Buster Smith remembered: “We were fooling around at the club and Basie was playing along in F. That was his favorite key. He hollered that he was going to switch to D-flat and for me to set something from [another tune called ‘Six or Seven Times’] on alto. Lips Page jumped in with the trumpet part without any trouble and Dan Minor thought up the trombone part. That was it–a ‘head.’ ”

The tunes on this compilation of Basie’s greatest years feature the vocals and instrumentals, blues and “Rhythm” changes, head charts and beautiful arrangements, the full band and various small groups, the horn players and the rhythm section. Some of them, like Jump and Jumpin’ at the Woodside, epitomize the head arrangements; others became incredibly influential on small group players (notably the Prez vehicles Tickle Toe and Lester Leaps In); some allow Basie to unleash his own formidable but typically under-employed boogie-woogie skills (Red Bank Boogie); some—really all—are features for the springy levitation of the rhythm section; some just rock harder than anything before Louis Jordan (Yeah Man). They all, even in the low-fidelity and brief duration of the 78, provide a little taste of what those nights at the Famous Door in ’38 must have felt like.
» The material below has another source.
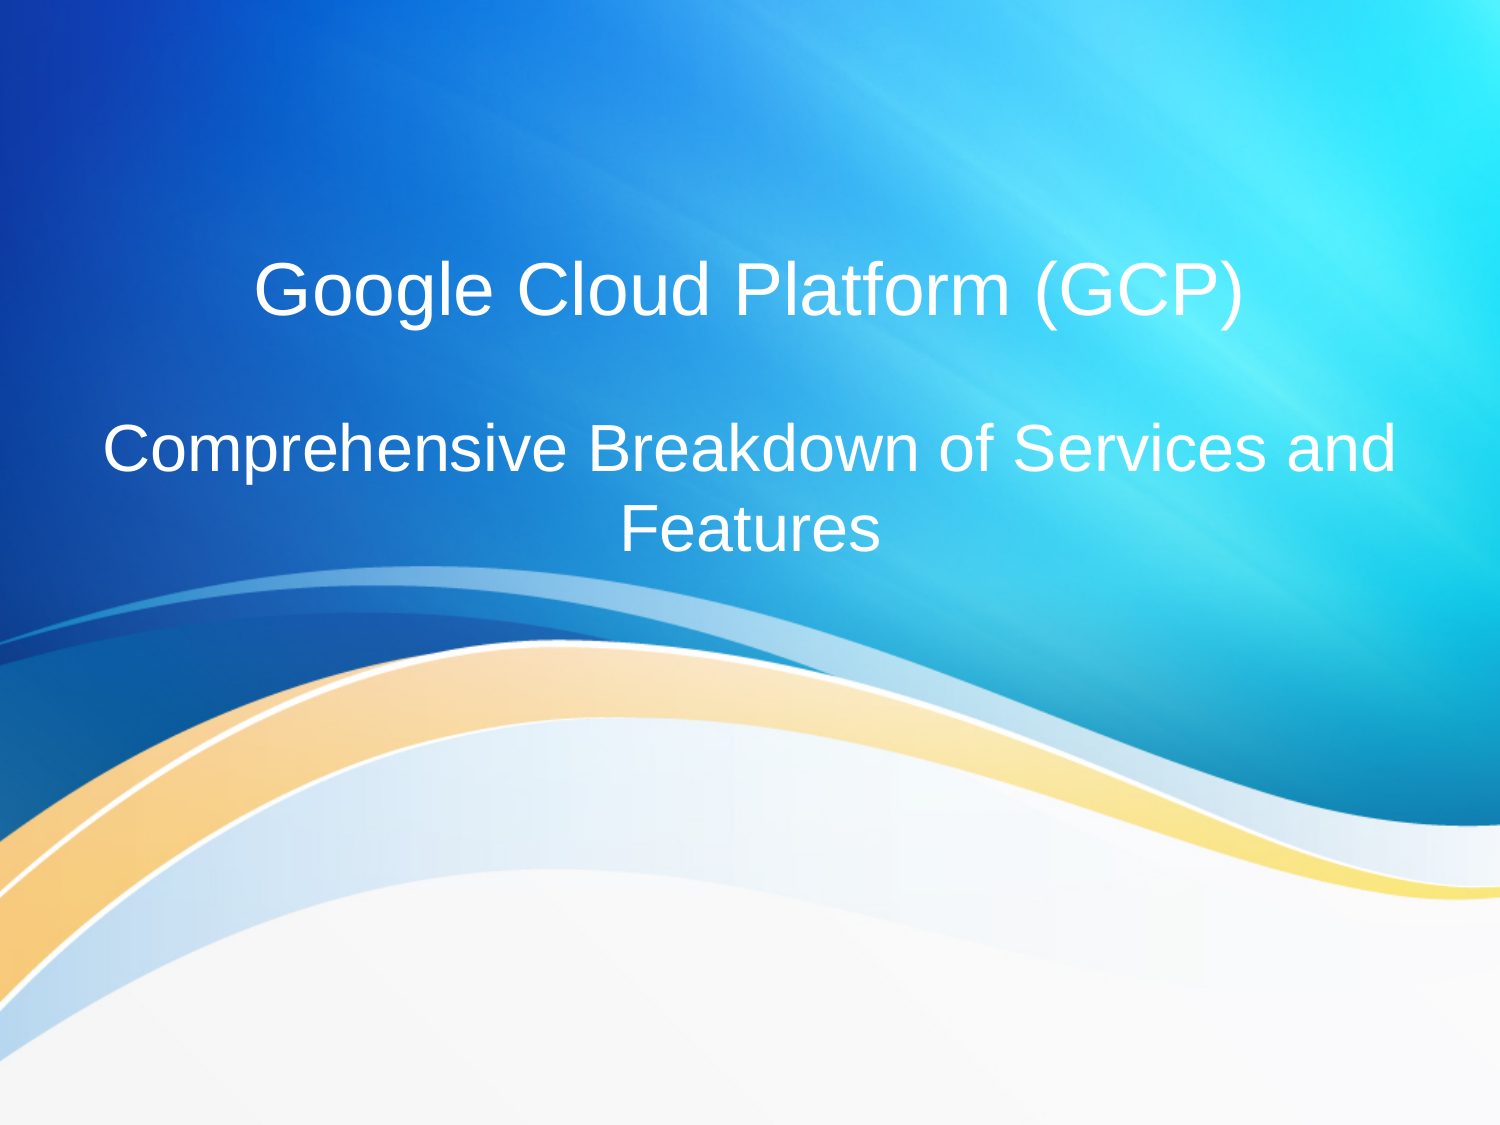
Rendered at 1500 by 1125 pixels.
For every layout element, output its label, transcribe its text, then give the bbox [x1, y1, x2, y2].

subtitle Comprehensive Breakdown of Services and Features [76, 397, 1425, 686]
title Google Cloud Platform (GCP) [76, 196, 1424, 375]
picture [0, 0, 1500, 1125]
The Second War killed the big bands: white players were encouraged to enlist en masse (and usually whiled away their tours playing for the troops), black players were usually unable to get work, while the rationing of rubber (for tires) and gasoline (for buses) destroyed the touring circuits. An awful lot of people wound up working overtime or the swing-shift in the defense industry, while the government levied a nightclub tax that made dancing a costly proposition for club owners—who put in more tables and encouraged listening music instead. Bebop would be the result.

But that was in the future. Basie himself was reduced, in the early ‘50s, to touring with a small group, but he boogied just as hard and just as charmingly. Eventually, when he was able to revive the big band in the Eisenhower ‘50s, it became a very different—but still great—band, now relying not on swing and head arrangements, but on the seminal charts of great arrangers like Frank Foster and Sammy Nestico. I played a lot of those charts for Dominic Spera in Bloomington, and I played head charts for Dave Baker—but before that, I knew Basie’s music.
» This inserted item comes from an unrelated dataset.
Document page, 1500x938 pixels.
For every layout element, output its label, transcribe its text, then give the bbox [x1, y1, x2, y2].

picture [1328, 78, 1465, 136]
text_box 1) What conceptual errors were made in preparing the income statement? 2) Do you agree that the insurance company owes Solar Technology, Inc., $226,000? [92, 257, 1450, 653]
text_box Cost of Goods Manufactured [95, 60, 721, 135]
I knew it because, though a conflagration of circumstances I can barely remember, Dharmonia and I scored some tickets to see the Basie band at Harvard around ’81. He was old, and sick, by then, and the band was full of young turks, the masters having long since retired or passed on, but the grin, the captain’s cap, and the style were still there. And when we walked into that little banquet room in Harvard, paneled just the way you’d think the Ivy League would be, the aura of that band’s history was palpable even to us who didn’t know much about them. And when they hit, in that paneled Cantabridgian room full of Harvard students and a few stray hipsters like us, it was absolutely overwhelmingly: smooth, powerful, confident, understated, and like a 16-cylinder engine. It was absolutely incredible. By then, they'd been playing together sixty years, some of them--and the ferocity was still there. They weren't taking shit from anybody.

Years after that, we went to school on Basie at Indiana. Years after that, the guys who played on my Master’s recital went to work on the Basie band. Years after that, I wound up teaching that music as history.

But I was lucky enough to know it as experience first.